====== DATA FOR THE TASK ======
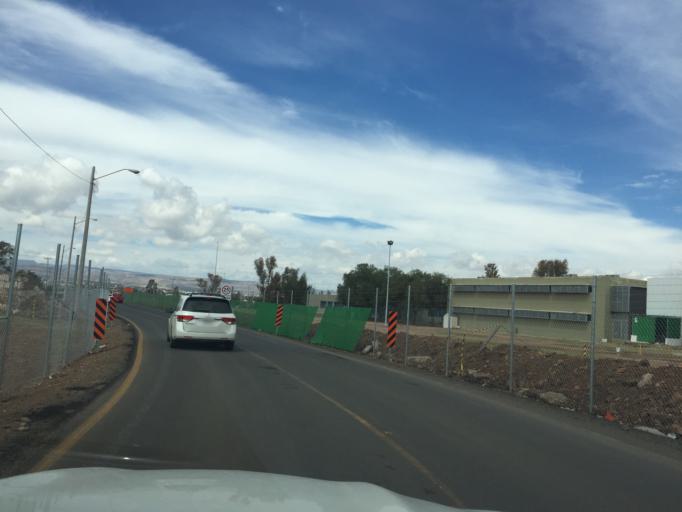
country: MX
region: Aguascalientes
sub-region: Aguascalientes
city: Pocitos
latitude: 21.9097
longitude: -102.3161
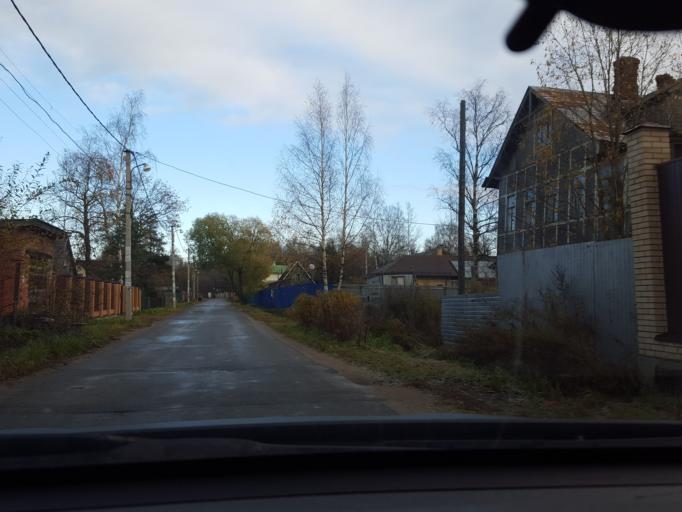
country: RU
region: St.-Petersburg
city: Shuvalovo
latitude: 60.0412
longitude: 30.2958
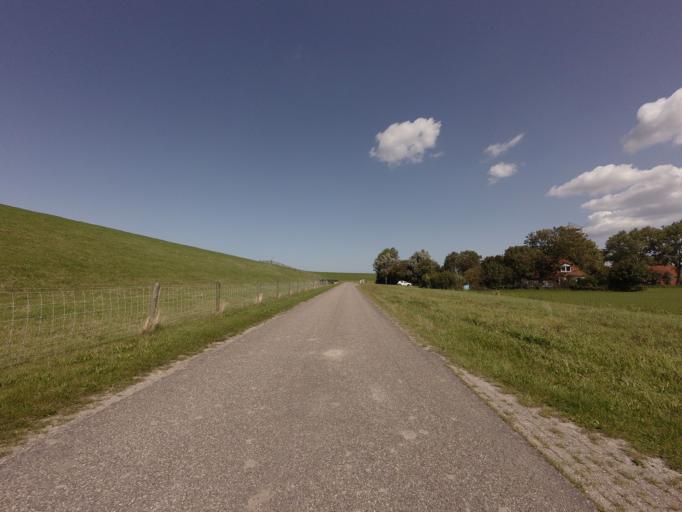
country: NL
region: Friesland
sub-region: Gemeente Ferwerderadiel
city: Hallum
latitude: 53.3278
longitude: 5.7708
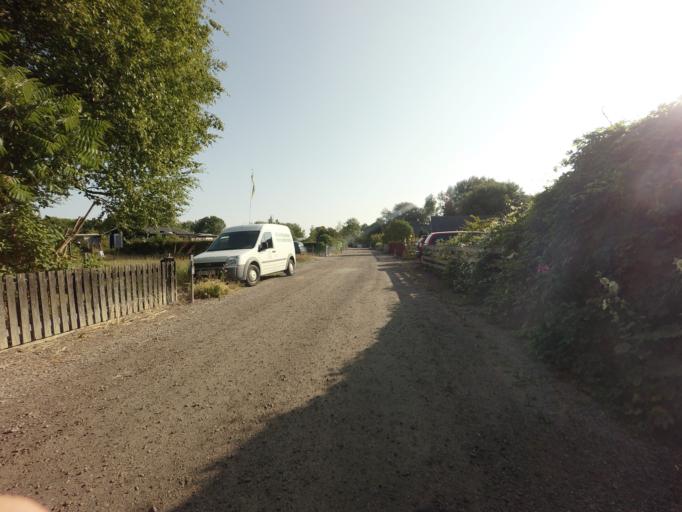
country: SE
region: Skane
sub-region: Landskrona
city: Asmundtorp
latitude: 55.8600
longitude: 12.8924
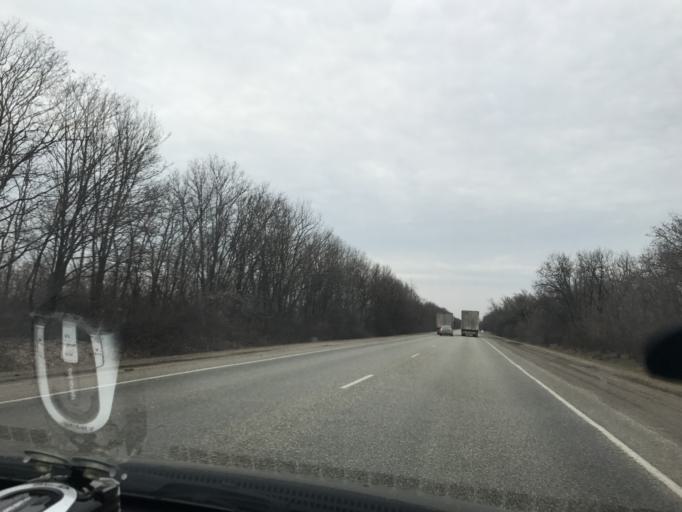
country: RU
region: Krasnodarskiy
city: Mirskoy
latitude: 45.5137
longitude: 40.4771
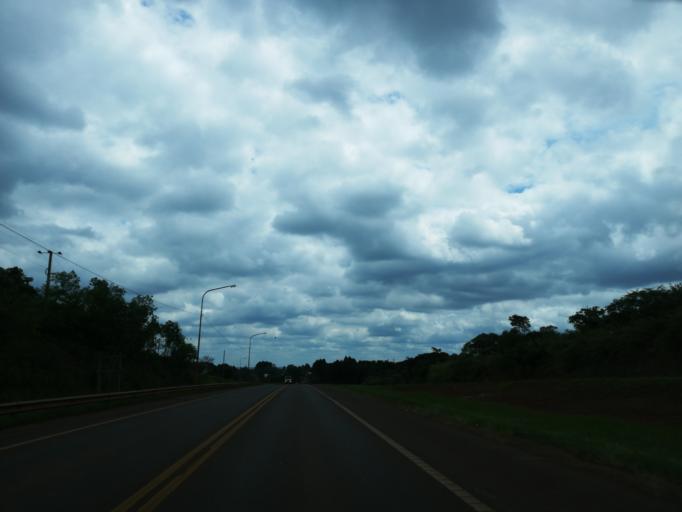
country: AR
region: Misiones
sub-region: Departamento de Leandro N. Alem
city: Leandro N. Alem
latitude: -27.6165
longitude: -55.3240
======
▸ TASK TO CARRY OUT
Reproduce every row above verbatim, but leave out the pictures.

▸ ANSWER BELOW
country: MX
region: Aguascalientes
sub-region: Aguascalientes
city: Pocitos
latitude: 21.9097
longitude: -102.3161
country: RU
region: St.-Petersburg
city: Shuvalovo
latitude: 60.0412
longitude: 30.2958
country: NL
region: Friesland
sub-region: Gemeente Ferwerderadiel
city: Hallum
latitude: 53.3278
longitude: 5.7708
country: SE
region: Skane
sub-region: Landskrona
city: Asmundtorp
latitude: 55.8600
longitude: 12.8924
country: RU
region: Krasnodarskiy
city: Mirskoy
latitude: 45.5137
longitude: 40.4771
country: AR
region: Misiones
sub-region: Departamento de Leandro N. Alem
city: Leandro N. Alem
latitude: -27.6165
longitude: -55.3240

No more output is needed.